▶ Reading text:
# ABS Malfunction\VAG Error Codes



## plummis (Aug 17, 2003)

Hi,
I need some advice on the following ABS error codes from a 95 Passat GLX:
VAG-COM Version: Release 303.1
Control Module Part Number: 1H0 907 379 E 
Component and/or Version: ABS/EDS TEVES 04
Software Coding: 
Work Shop Code: 
4 Faults Found:
00275 - ABS Outlet Valve: Right Rear (N135)
35-00 - -
00280 - Shareware Version. To Decode all DTCs
35-00 - Please Register/Activate
00279 - Shareware Version. To Decode all DTCs
35-00 - Please Register/Activate
00532 - Shareware Version. To Decode all DTCs
35-00 - Please Register/Activate


----------



## plummis (Aug 17, 2003)

*Re: ABS Malfunction\VAG Error Codes (plummis)*

According to my Factory Service Manual:
275 - ABS Outlet Valve,RR
279 - Differential Lock Valve 1-N125
280- Differential Lock Valve 2-N126
532- Supply Voltage B+
Has anyone seen these faults before. And if so, do you have a solution?


----------



## plummis (Aug 17, 2003)

*Re: ABS Malfunction\VAG Error Codes (plummis)*

Here's a little more information that might help pin point the exact component failure:
The ABS light is intermittent and usally comes on at a stop and at that exact moment the ABS light comes on, I feel pulse/displacement in the foot brake.


----------



## plummis (Aug 17, 2003)

*Re: ABS Malfunction\VAG Error Codes (plummis)*

The front left brake squeals when I make a right turn and the ABS light is on.


----------



## plummis (Aug 17, 2003)

*Re: ABS Malfunction\VAG Error Codes (plummis)*

Has anyone experienced this problem?

▶ Problems to work on:
[a] Return the part of the ABS forum thread from "Here's a little" to "light is on.", word for word.
[b] Summarize the ABS forum thread in three sentences.

▶ Dataset content:

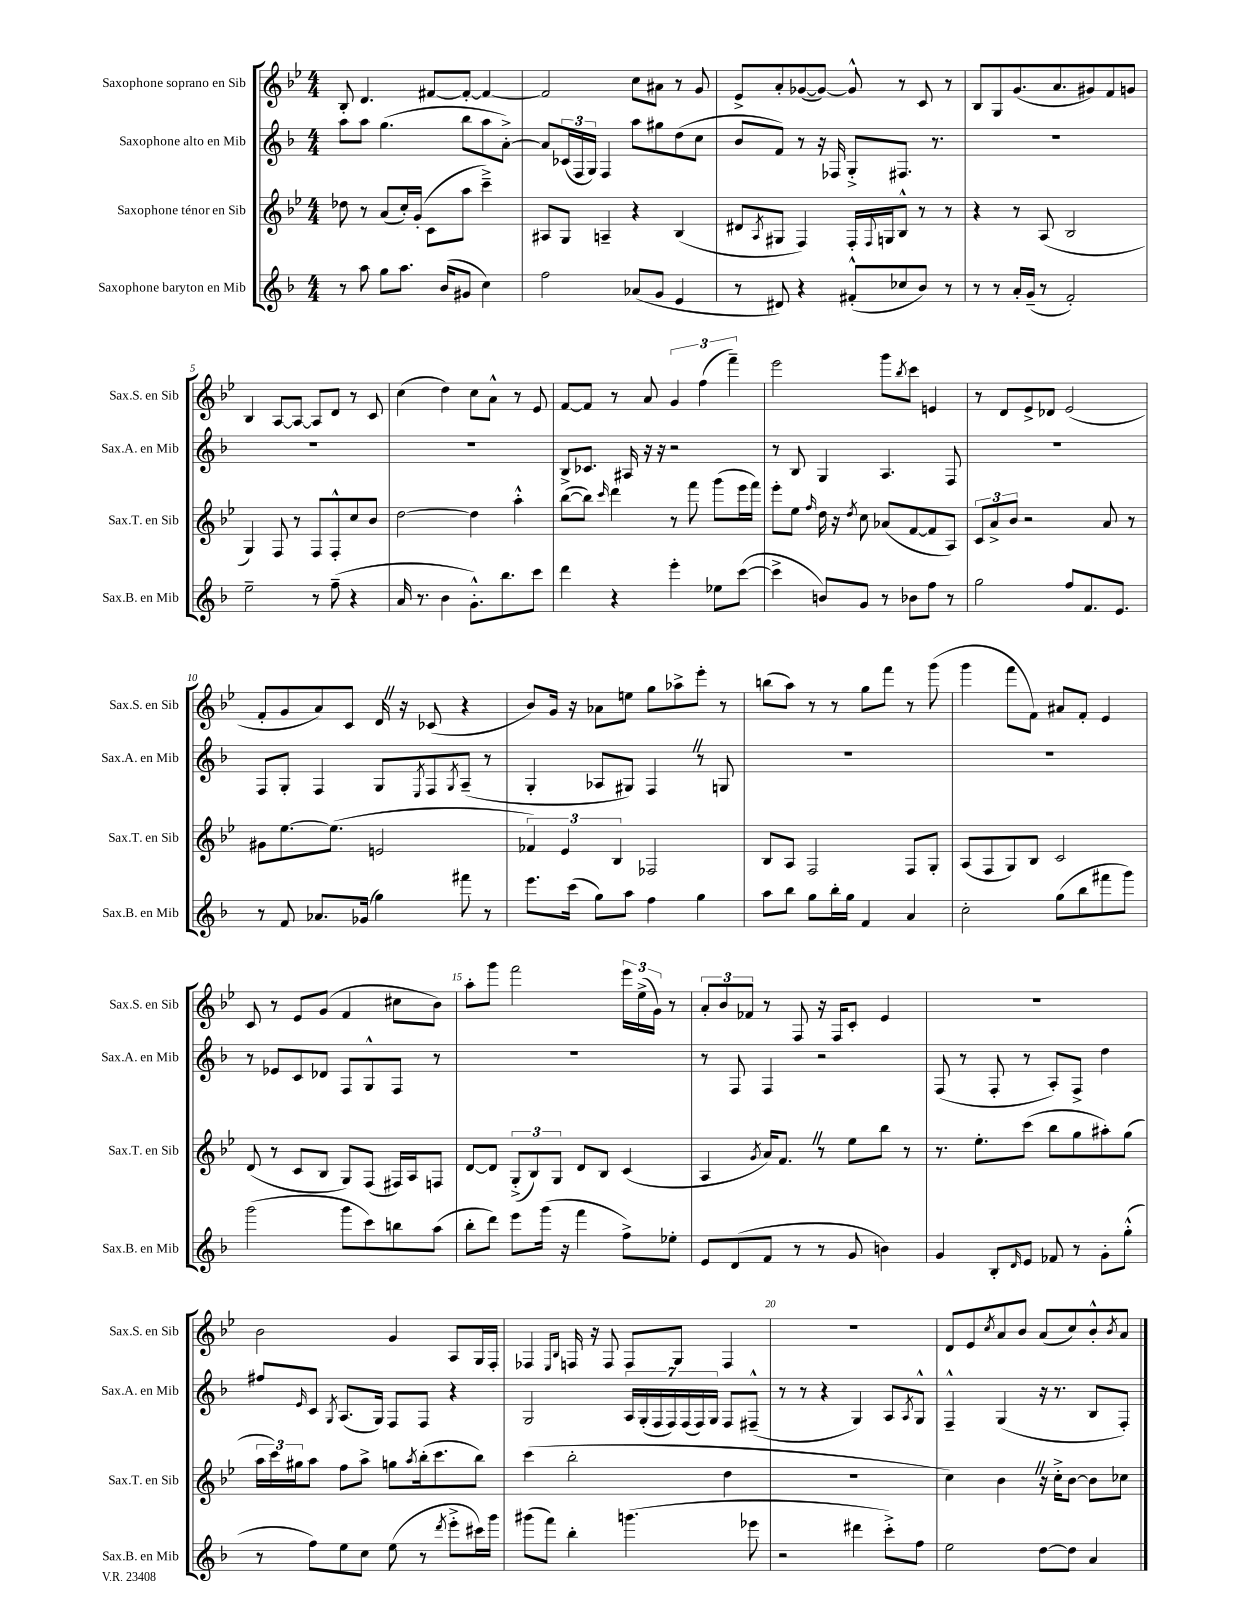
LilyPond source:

<<
\new StaffGroup <<
\new Staff = "s0" \with { instrumentName = "Saxophone soprano en Sib" shortInstrumentName = "Sax.S. en Sib" } {
    \clef treble \key bes \major \numericTimeSignature \time 4/4
    bes8-. d'4. fis'8~ fis'8~-. fis'4~ |
    fis'2 c''8 ais'8 r8 g'8 |
    ees'8-> a'8-. ges'8~( ges'8~) ges'8-^ r8 c'8 r8 |
    bes8 g8 g'8.( a'8. gis'8) f'8 g'8 |
    bes4 a8~ a8~ a8 d'8 r8 c'8 |
    c''4( d''4) c''8 a'8-^ r8 ees'8 |
    f'8~ f'8 r8 a'8 \tuplet 3/2 { g'4 f''4( f'''4--) } |
    ees'''2 g'''8 \acciaccatura { bes''8 } c'''8 e'4 |
    r8 d'8 ees'8-> des'8 ees'2( |
    f'8-. g'8 a'8) c'8 d'16 \once \override BreathingSign.text = \markup { \musicglyph "scripts.caesura.straight" } \breathe r16 ces'8( r4 |
    bes'8) g'16 r16 aes'8 e''8 g''8 aes''8-> ees'''8-. r8 |
    b''8( a''8) r8 r8 g''8 f'''8 r8 g'''8( |
    g'''4 f'''8 f'8) ais'8 f'8-. ees'4 |
    c'8 r8 ees'8 g'8( f'4 cis''8 bes'8) |
    a''8-. g'''8 f'''2 \tuplet 3/2 { ees'''16 ees''16->( g'16) } r8 |
    \tuplet 3/2 { a'8-. bes'8 fes'8 } r8 f8 r16 f16 c'8-. ees'4 |
    R1 |
    bes'2 g'4 a8 g16 f16-. |
    fes4 \grace { ees16 bes16 } f16 r16 f8 f8 g8 f4 |
    R1 |
    d'8 ees'8 \acciaccatura { c''8 } a'8 bes'8 a'8( c''8) bes'8-.-^ \acciaccatura { bes'8 } a'8 \bar "|." |
}
\new Staff = "s1" \with { instrumentName = "Saxophone alto en Mib" shortInstrumentName = "Sax.A. en Mib" } {
    \clef treble \key f \major \numericTimeSignature \time 4/4
    a''8 a''8 g''4.( bes''8 a''8 a'8~-.->) |
    a'8 \tuplet 3/2 { ces'16( f16 g16) } f4 a''8 gis''8 d''8( c''8 |
    bes'8 f'8) r8 r16 fes16 g8-.-> fis8. r8. |
    R1 |
    R1 |
    R1 |
    bes8-> ces'8. ais16 r16 r16 r2 |
    r8 bes8 g4 a4. f8 |
    R1 |
    f8 g8-. f4 g8 \acciaccatura { e8 } f8 \acciaccatura { g8 } a8--( r8 |
    g4-. aes8 gis8) f4 \once \override BreathingSign.text = \markup { \musicglyph "scripts.caesura.straight" } \breathe r8 g8 |
    R1 |
    R1 |
    r8 ees'8 c'8 des'8 f8 g8-^ f8 r8 |
    R1 |
    r8 f8 f4 r2 |
    f8( r8 f8-. r8 a8-.) f8-> d''4 |
    fis''8 \grace { e'16 } c'8 \acciaccatura { g8 } a8.( g16) f8 f8 r4 |
    g2 \tuplet 7/4 { a16 g16-.( f16 f16) f16( f16) g16 } f8 fis8---^( |
    r8 r8 r4 g4) a8 \acciaccatura { a8 } g8-^ |
    f4---^ g4( r16 r8. bes8 f8-.) \bar "|." |
}
\new Staff = "s2" \with { instrumentName = "Saxophone ténor en Sib" shortInstrumentName = "Sax.T. en Sib" } {
    \clef treble \key bes \major \numericTimeSignature \time 4/4
    des''8 r8 a'8( c''16-.) g'16-.( c'8 a''8 c'''4--->) |
    ais8 g8 a4-- r4 bes4( |
    dis'8 \acciaccatura { a8 } gis8 f4) f16-. \appoggiatura { f8 } g16 bes8-^ r8 r8 |
    r4 r8 a8( bes2 |
    g4) f8 r8 f8 f8-.-^ c''8 bes'8 |
    d''2~ d''4 a''4-.-^ |
    bes''8~( bes''8) \grace { c'''16 } d'''4 r8 f'''8 g'''8( ees'''16 f'''16) |
    ees'''8-. ees''8 \grace { f''16 } d''16 r16 \acciaccatura { d''8 } c''8 aes'8( f'8~ f'8 a8) |
    \tuplet 3/2 { c'8 a'8-> bes'8 } r2 a'8 r8 |
    gis'8 ees''8.~ ees''8.( e'2 |
    \tuplet 3/2 { fes'4) ees'4 bes4 } fes2 |
    bes8 a8 f2 f8 g8-. |
    a8( f8 g8) bes8 c'2 |
    d'8( r8 c'8 bes8 g8) f8( fis16) a16 f8 |
    d'8~ d'8 \tuplet 3/2 { g8-.->( bes8) g8 } d'8 bes8 c'4( |
    a4 \acciaccatura { g'8 } a'16) f'8. \once \override BreathingSign.text = \markup { \musicglyph "scripts.caesura.straight" } \breathe r8 ees''8 bes''8 r8 |
    r8. ees''8.-. c'''8( bes''8 g''8 ais''8-.) g''8( |
    \tuplet 3/2 { a''16 c'''16) gis''16 } a''8 f''8 a''8-> g''8 \acciaccatura { a''8 } bes''16-.( c'''8. bes''8) |
    c'''4( bes''2-. d''4 |
    R1 |
    c''4) bes'4 \once \override BreathingSign.text = \markup { \musicglyph "scripts.caesura.straight" } \breathe r16 c''16-.-> bes'8~ bes'8 ces''8 \bar "|." |
}
\new Staff = "s3" \with { instrumentName = "Saxophone baryton en Mib" shortInstrumentName = "Sax.B. en Mib" } {
    \clef treble \key f \major \numericTimeSignature \time 4/4
    r8 a''8 g''8 a''8. bes'16( gis'8 c''4) |
    f''2 aes'8( g'8 e'4 |
    r8 dis'8) r4 fis'8-.-^( ces''8 bes'8) r8 |
    r8 r8 a'16-. g'16--( r8 f'2-.) |
    e''2-- r8 f''8--( r4 |
    a'16 r8. bes'4 g'8.-.-^) bes''8. c'''8 |
    d'''4 r4 e'''4-. ees''8 c'''8~( |
    c'''4-> b'8) g'8 r8 bes'8 f''8 r8 |
    g''2 f''8 f'8. e'8. |
    r8 f'8 aes'8. ges'16( g''4) fis'''8 r8 |
    e'''8. c'''16( g''8) a''8 f''4 g''4 |
    a''8 bes''8 g''8 bes''16-. g''16 f'4 a'4 |
    c''2-. g''8( bes''8 fis'''8 g'''8) |
    g'''2( g'''8 c'''8) b''8 a''8( |
    bes''8-. d'''8) e'''8 g'''16( r16 f'''4 f''8->) ees''8-. |
    e'8 d'8( f'8 r8 r8 g'8 b'4) |
    g'4 bes8-. \grace { d'16 } e'8 fes'8 r8 g'8-. g''8-.-^( |
    r8 f''8) e''8 c''8 e''8( r8 \acciaccatura { d'''8 } e'''8-.-> cis'''16) g'''16 |
    gis'''8( f'''8) bes''4-. g'''4.( ees'''8 |
    r2 dis'''4 c'''8-.->) f''8 |
    e''2 d''8~ d''8 a'4 \bar "|." |
}
>>
>>
\layout { \context { \Score \override BarNumber.break-visibility = ##(#f #t #t) barNumberVisibility = #(every-nth-bar-number-visible 5) } }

▶ Responses per task:
[a]
Here's a little more information that might help pin point the exact component failure:
The ABS light is intermittent and usally comes on at a stop and at that exact moment the ABS light comes on, I feel pulse/displacement in the foot brake.


----------



## plummis (Aug 17, 2003)

*Re: ABS Malfunction\VAG Error Codes (plummis)*

The front left brake squeals when I make a right turn and the ABS light is on.

[b] A poster with a 95 Passat GLX shares four ABS fault codes read with VAG-COM. According to the poster's factory service manual, they are the right rear ABS outlet valve, differential lock valves 1 and 2, and supply voltage B+. The ABS light comes on intermittently, usually at a stop with a pulse felt in the foot brake, and the front left brake squeals on right turns while the light is on, so the poster asks whether anyone has seen these faults and has a solution.